Revision comparison data:
<<<<
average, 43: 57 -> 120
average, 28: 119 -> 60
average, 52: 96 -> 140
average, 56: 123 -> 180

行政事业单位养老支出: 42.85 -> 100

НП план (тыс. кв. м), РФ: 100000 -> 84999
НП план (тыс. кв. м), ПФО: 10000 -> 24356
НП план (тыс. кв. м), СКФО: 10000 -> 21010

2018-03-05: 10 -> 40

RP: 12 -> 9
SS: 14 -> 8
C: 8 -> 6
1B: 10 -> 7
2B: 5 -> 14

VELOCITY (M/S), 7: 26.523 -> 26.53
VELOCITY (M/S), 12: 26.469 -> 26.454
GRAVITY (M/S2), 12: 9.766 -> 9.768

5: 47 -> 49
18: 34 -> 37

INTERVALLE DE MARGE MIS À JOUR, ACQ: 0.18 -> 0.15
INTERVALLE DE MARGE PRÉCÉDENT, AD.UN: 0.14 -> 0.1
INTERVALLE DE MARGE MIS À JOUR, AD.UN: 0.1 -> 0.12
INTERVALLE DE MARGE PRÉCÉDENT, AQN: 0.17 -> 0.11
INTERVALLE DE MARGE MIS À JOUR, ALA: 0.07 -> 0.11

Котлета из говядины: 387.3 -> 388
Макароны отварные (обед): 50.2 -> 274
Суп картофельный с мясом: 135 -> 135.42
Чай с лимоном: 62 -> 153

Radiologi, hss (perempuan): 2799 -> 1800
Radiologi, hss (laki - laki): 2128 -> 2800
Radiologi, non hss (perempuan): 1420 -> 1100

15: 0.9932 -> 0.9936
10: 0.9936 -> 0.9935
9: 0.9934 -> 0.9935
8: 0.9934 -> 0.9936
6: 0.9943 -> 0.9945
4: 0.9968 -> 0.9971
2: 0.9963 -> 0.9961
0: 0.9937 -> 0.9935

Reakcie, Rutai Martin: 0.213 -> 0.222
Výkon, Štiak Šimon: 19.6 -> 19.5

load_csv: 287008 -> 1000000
>>>>
* Assigned task: All of the lines above need to be given again exactly.

* Solution to the exercise:
average, 43: 57 -> 120
average, 28: 119 -> 60
average, 52: 96 -> 140
average, 56: 123 -> 180

行政事业单位养老支出: 42.85 -> 100

НП план (тыс. кв. м), РФ: 100000 -> 84999
НП план (тыс. кв. м), ПФО: 10000 -> 24356
НП план (тыс. кв. м), СКФО: 10000 -> 21010

2018-03-05: 10 -> 40

RP: 12 -> 9
SS: 14 -> 8
C: 8 -> 6
1B: 10 -> 7
2B: 5 -> 14

VELOCITY (M/S), 7: 26.523 -> 26.53
VELOCITY (M/S), 12: 26.469 -> 26.454
GRAVITY (M/S2), 12: 9.766 -> 9.768

5: 47 -> 49
18: 34 -> 37

INTERVALLE DE MARGE MIS À JOUR, ACQ: 0.18 -> 0.15
INTERVALLE DE MARGE PRÉCÉDENT, AD.UN: 0.14 -> 0.1
INTERVALLE DE MARGE MIS À JOUR, AD.UN: 0.1 -> 0.12
INTERVALLE DE MARGE PRÉCÉDENT, AQN: 0.17 -> 0.11
INTERVALLE DE MARGE MIS À JOUR, ALA: 0.07 -> 0.11

Котлета из говядины: 387.3 -> 388
Макароны отварные (обед): 50.2 -> 274
Суп картофельный с мясом: 135 -> 135.42
Чай с лимоном: 62 -> 153

Radiologi, hss (perempuan): 2799 -> 1800
Radiologi, hss (laki - laki): 2128 -> 2800
Radiologi, non hss (perempuan): 1420 -> 1100

15: 0.9932 -> 0.9936
10: 0.9936 -> 0.9935
9: 0.9934 -> 0.9935
8: 0.9934 -> 0.9936
6: 0.9943 -> 0.9945
4: 0.9968 -> 0.9971
2: 0.9963 -> 0.9961
0: 0.9937 -> 0.9935

Reakcie, Rutai Martin: 0.213 -> 0.222
Výkon, Štiak Šimon: 19.6 -> 19.5

load_csv: 287008 -> 1000000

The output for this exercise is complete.